Um hier falschen Ansichten vorzubeugen, möchte ich betonen, dass ich mit der „Facebook“-Seite über mein „Gefällt mir“ hinausgehend nichts zu tun habe, also auch hier nicht Gefahr laufe, Eigenwerbung zu betreiben.

Kritisch zu hinterfragen ist auch, warum die „Coloniacs“ - eine Gruppe, deren Engagement ich grundsätzlich durchaus wohlwollend verfolge - für sich in Anspruch nimmt, der gesamten Fan-Szene des FC Köln vorschreiben zu können oder zumindest zu wollen, für welchen Verein man individuell Sympathie empfindet und diese mitunter auch optisch zum Ausdruck bringt. Als Außenstehender scheint sich dies mit den eigentlich erfrischend offenherzigen Worten auf der Website der „Coloniacs“ zu widersprechen, heißt es doch dort, dass der „Austausch mit Gleichgesinnten extrem wichtig“ sei, „da alle davon profitieren können“. Man versuche daher, „einen entspannten Umgang mit allen zu pflegen, die nicht explizit unsere Feinde sind. Solange wir ein neutrales Verhältnis zu anderen Gruppen haben, werden wir dieses von uns aus nicht ändern, da dies nicht unserer Vorstellung von einer funktionierenden Subkultur entspricht.“

Es erscheint daher falsch, die Existenz einer - zumindest rudimentären - Freundschaft oder mindestens wechselseitigen Sympathie bei einem Teil beider Fanszenen zu negieren. Dem widerspricht auch die freundschaftliche Beziehung zwischen der Kölner Ultra-Gruppierung „Boyz“ und den Dortmunder „Desperados“, wenngleich diese völlig losgelöst von der auf Supporter-Ebene anzusiedelnden „Facebook“-Seite zu betrachten ist.

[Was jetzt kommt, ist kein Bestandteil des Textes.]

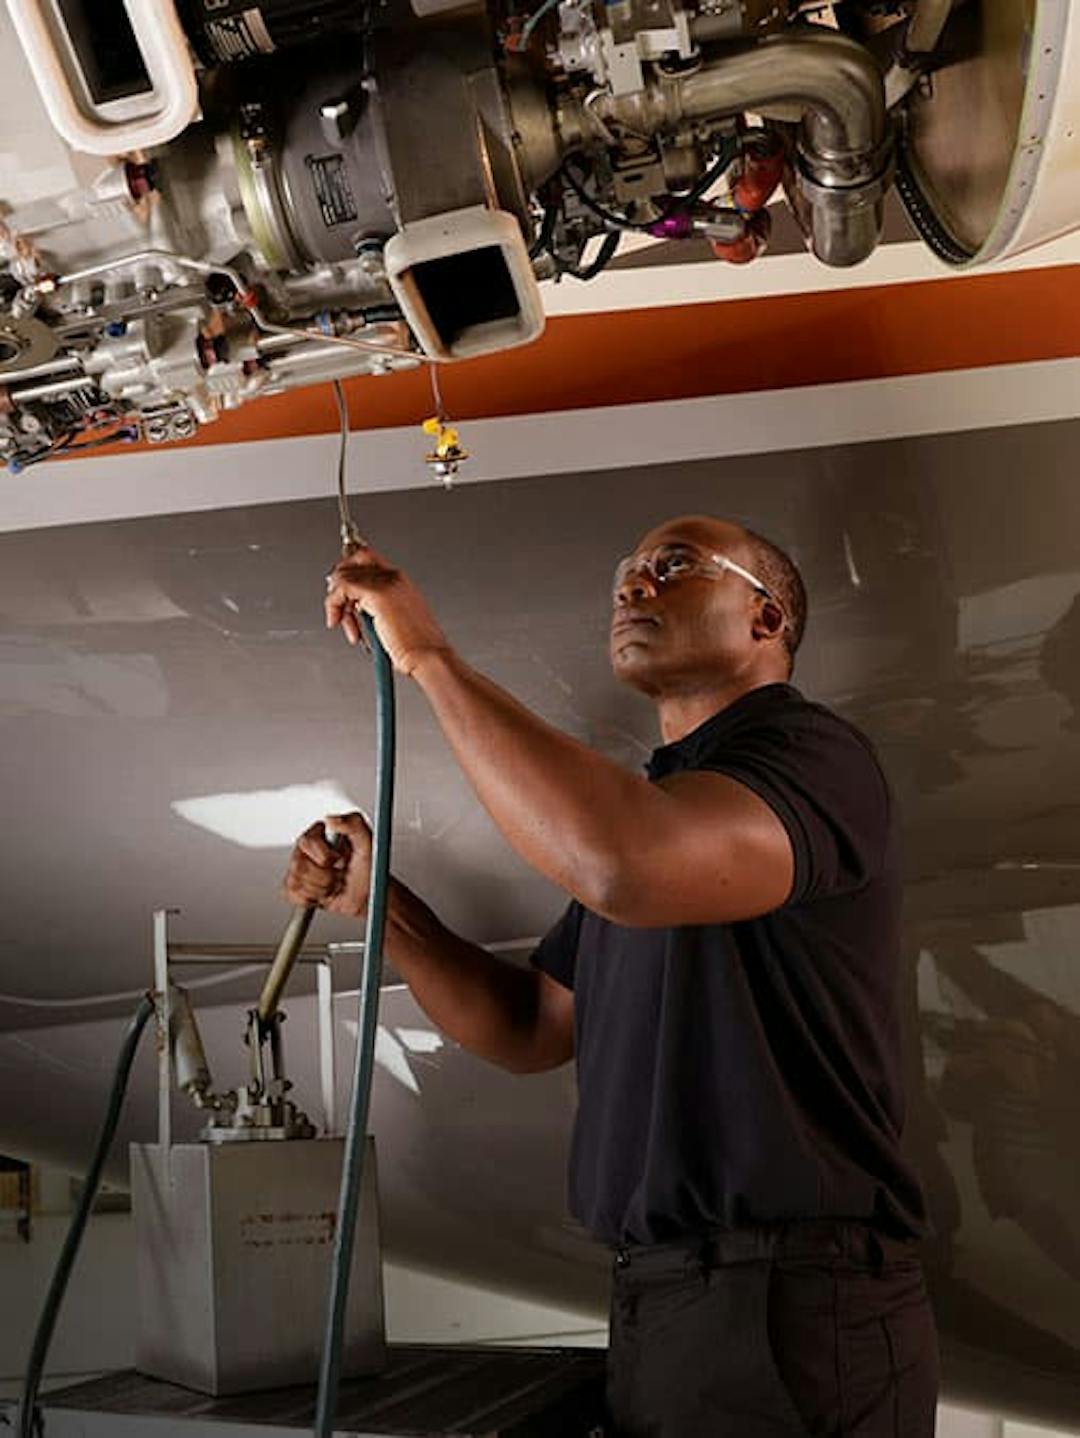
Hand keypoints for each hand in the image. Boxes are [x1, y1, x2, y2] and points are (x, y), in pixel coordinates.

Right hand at [281, 813, 372, 917]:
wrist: (368, 895)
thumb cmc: (369, 868)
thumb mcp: (368, 842)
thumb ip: (354, 824)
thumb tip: (330, 819)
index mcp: (319, 833)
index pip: (307, 841)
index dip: (324, 856)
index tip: (339, 860)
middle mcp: (305, 849)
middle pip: (299, 865)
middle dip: (324, 877)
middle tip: (339, 876)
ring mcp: (298, 867)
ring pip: (296, 881)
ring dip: (321, 888)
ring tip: (334, 884)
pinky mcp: (295, 887)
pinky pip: (293, 894)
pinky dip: (312, 898)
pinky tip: (324, 893)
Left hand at [324, 542, 450, 675]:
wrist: (428, 657)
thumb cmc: (415, 648)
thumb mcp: (393, 621)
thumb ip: (374, 608)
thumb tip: (353, 606)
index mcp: (400, 581)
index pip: (366, 559)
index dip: (348, 574)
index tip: (342, 596)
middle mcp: (394, 577)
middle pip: (353, 560)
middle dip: (338, 583)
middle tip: (336, 606)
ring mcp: (387, 583)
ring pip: (344, 574)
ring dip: (335, 600)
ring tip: (343, 623)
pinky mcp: (378, 594)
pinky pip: (342, 587)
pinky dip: (333, 604)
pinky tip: (339, 621)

Im Sinne einer „funktionierenden Subkultur“ ist daher festzuhalten: Schwarzgelbe Schals in der Südkurve müssen tatsächlich nicht sein; sich in eine „Facebook“-Seite mit über 40.000 „Likes“ zu verbeißen und dieser und der allgemeinen Beziehung zwischen manchen Kölnern und manchen Dortmundern das Entwicklungspotenzial abzusprechen, halte ich für falsch - auch die Freundschaften nach Paris und Florenz haben einmal klein angefangen.